Philip Roth

In 1997 Philip Roth won the Pulitzer Prize for American Pastoral. In 1998 he received the National Medal of Arts at the White House and in 2002 the highest award of the American Academy of Arts and Letters, the Gold Medal in Fiction, previously awarded to John Dos Passos, William Faulkner and Saul Bellow, among others. He has twice won the National Book Award, the PEN/Faulkner Award, and the National Book Critics Circle Award. In 2005 The Plot Against America received the Society of American Historians’ prize for “the outstanding historical novel on an American theme for 2003-2004” and the W.H. Smith Award for the Best Book of the Year, making Roth the first writer in the forty-six-year history of the prize to win it twice.

In 2005 Roth became the third living American writer to have his works published in a comprehensive, definitive edition by the Library of America. In 2011 he received the National Humanities Medal at the White House, and was later named the fourth recipient of the Man Booker International Prize.

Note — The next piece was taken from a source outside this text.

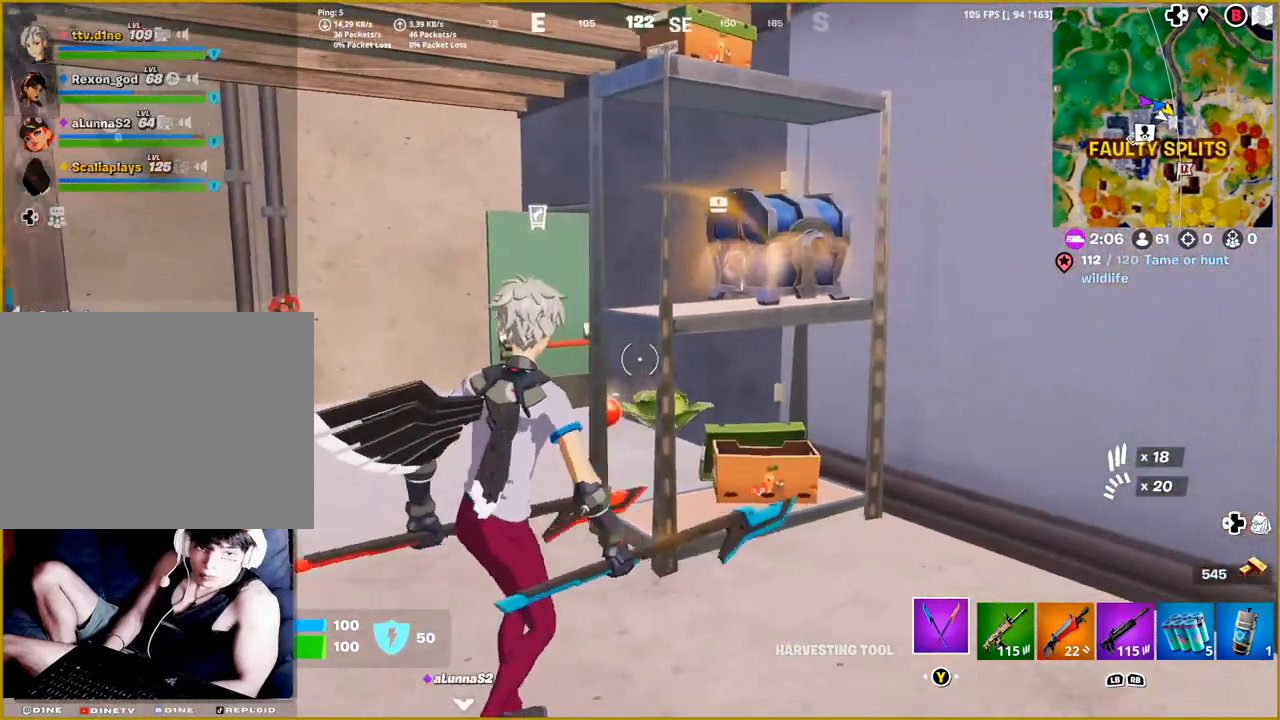
{"buttons": [], "left_stick": "center", "right_stick": "center", "events": [[50, "left_stick", "center"], [117, "right_stick", "center"], [217, "left_stick", "up-right"], [217, "right_stick", "up-right"], [433, "right_stick", "center"], [483, "left_stick", "center"]]}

In 2012 he won Spain’s highest honor, the Prince of Asturias Award, and in 2013 he received France’s highest honor, Commander of the Legion of Honor.

Books By Philip Roth

Deception

“With the lover everyday life recedes,” Roth writes—and exhibiting all his skill as a brilliant observer of human passion, he presents in Deception the tightly enclosed world of adulterous intimacy with a directness that has no equal in American fiction. This chilling and unconventional novel is about the infidelity of language itself, as told through the tender whispers, heated arguments and loaded words of two lovers attempting to escape from their spouses, their histories and themselves.

Operation Shylock

What if a lookalike stranger stole your name, usurped your biography and went around the world pretending to be you? In this tour de force of fact and fiction, Philip Roth meets a man who may or may not be Philip Roth. Because someone with that name has been touring the State of Israel, promoting a bizarre exodus in reverse of the Jews. Roth decides to stop him—even if that means impersonating his impersonator. Suspenseful, hilarious, hugely impassioned, pulsing with intelligence and narrative energy, Operation Shylock is at once a spy story, a political thriller, a meditation on identity, and a confession.

Patrimony

Patrimony, a true story, touches the emotions as strongly as anything Philip Roth has ever written. Roth watches as his eight-six-year-old father—famous for his vigor, his charm, and his repertoire of Newark recollections—battles with the brain tumor that will kill him. The son, full of love, anxiety, and dread, accompanies his father through each fearful stage of his final ordeal, and, as he does so, discloses the survivalist tenacity that has distinguished his father’s long, stubborn engagement with life.